Entgegen der auf Seite 6 des Schriftsatzes der Klägerin vom 8. März 2005 geäußerten Ansicht musste die Beklagte die Klägerin auch nicht auf ein ihr bekanntes erhöhtes Insolvenzrisiko hinweisen. Zum einen ist fraglich, ob das Insolvenzrisiko der Fa. M... Klimatechnik GmbH & Co L... Anlagen KG schon im Februar 2001 so erheblich war, wie von der Klägerin behauptet; Immerhin wurde das Insolvenzverfahren erst zwei Jahre später eröffnet.
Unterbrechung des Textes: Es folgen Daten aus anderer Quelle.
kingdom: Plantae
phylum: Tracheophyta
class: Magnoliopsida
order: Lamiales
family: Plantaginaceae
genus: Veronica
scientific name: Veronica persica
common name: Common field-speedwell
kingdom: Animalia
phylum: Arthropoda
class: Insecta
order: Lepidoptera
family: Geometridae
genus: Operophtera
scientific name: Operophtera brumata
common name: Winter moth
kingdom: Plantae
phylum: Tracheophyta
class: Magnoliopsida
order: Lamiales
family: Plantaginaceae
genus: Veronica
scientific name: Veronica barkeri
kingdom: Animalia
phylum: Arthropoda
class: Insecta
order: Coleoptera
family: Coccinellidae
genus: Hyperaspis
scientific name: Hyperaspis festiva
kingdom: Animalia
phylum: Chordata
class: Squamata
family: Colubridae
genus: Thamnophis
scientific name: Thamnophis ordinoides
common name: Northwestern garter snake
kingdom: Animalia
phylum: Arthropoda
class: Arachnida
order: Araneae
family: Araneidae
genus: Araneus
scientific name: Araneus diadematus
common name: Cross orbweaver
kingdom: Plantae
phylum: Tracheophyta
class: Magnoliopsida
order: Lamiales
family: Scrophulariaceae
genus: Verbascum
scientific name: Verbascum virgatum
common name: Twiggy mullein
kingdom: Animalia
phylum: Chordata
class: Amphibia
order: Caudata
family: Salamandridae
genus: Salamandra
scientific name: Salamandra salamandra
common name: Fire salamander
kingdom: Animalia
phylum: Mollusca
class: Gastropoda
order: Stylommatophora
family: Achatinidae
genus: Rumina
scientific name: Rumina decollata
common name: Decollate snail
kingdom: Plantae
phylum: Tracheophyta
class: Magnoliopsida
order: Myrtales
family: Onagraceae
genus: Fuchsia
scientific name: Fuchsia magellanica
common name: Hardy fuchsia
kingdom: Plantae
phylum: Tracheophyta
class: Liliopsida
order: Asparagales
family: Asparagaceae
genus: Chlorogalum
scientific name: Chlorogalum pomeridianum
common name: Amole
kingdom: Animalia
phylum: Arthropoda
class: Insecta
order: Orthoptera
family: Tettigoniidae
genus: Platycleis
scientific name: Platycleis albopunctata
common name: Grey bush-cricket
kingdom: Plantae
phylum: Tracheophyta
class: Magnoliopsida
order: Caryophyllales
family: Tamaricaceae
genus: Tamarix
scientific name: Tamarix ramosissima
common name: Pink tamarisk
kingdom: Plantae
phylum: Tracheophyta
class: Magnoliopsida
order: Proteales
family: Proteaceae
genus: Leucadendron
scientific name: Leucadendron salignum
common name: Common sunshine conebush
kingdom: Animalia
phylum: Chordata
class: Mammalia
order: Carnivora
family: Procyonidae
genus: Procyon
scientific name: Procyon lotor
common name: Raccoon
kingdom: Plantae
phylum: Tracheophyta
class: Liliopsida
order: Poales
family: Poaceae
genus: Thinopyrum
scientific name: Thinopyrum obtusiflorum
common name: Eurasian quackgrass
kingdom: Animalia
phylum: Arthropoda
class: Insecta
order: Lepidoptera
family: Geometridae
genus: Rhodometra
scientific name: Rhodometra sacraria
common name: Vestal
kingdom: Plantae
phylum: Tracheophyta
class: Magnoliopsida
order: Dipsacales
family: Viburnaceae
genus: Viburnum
Zum anderen durfte die Beklagte davon ausgehen, dass die Klägerin über ihren Ehemann Kenntnis von der wirtschaftlichen Situation Firma M... Klimatechnik GmbH & Co Lufttechnische Anlagen KG hatte. Die Beklagte musste nicht damit rechnen, dass der Ehemann der Klägerin dieser gegenüber seine als geschäftsführender Kommanditist dieser Firma erlangten Kenntnisse verschweigen würde.

E

Gründe, aus denen sich eine Nichtigkeit des Sicherungsvertrages gemäß §§ 138, 242 BGB ergeben könnte, hat die Klägerin, wie sich aus Vorstehendem ergibt, nicht dargetan. Die Klägerin hat auch nicht einmal Im Ansatz dargelegt, dass die Beklagte sie, die Klägerin, alleine bzw. im kollusiven Zusammenwirken mit anderen vorsätzlich sittenwidrig geschädigt hat (§ 826 BGB).

F

Die Revision war nicht zuzulassen, da die Sache weder grundsätzliche Bedeutung hat noch eine Entscheidung des Revisionsgerichts zur Rechtsfortbildung oder zur Sicherung einer einheitlichen Rechtsprechung erforderlich ist (§ 543 Absatz 1 Nr. 1, Absatz 2 ZPO n. F.).

G

Die Kostenentscheidung beruht auf § 97 Absatz 1 ZPO. Die weiteren prozessualen Nebenentscheidungen folgen aus §§ 708 Nr. 10, 711 ZPO.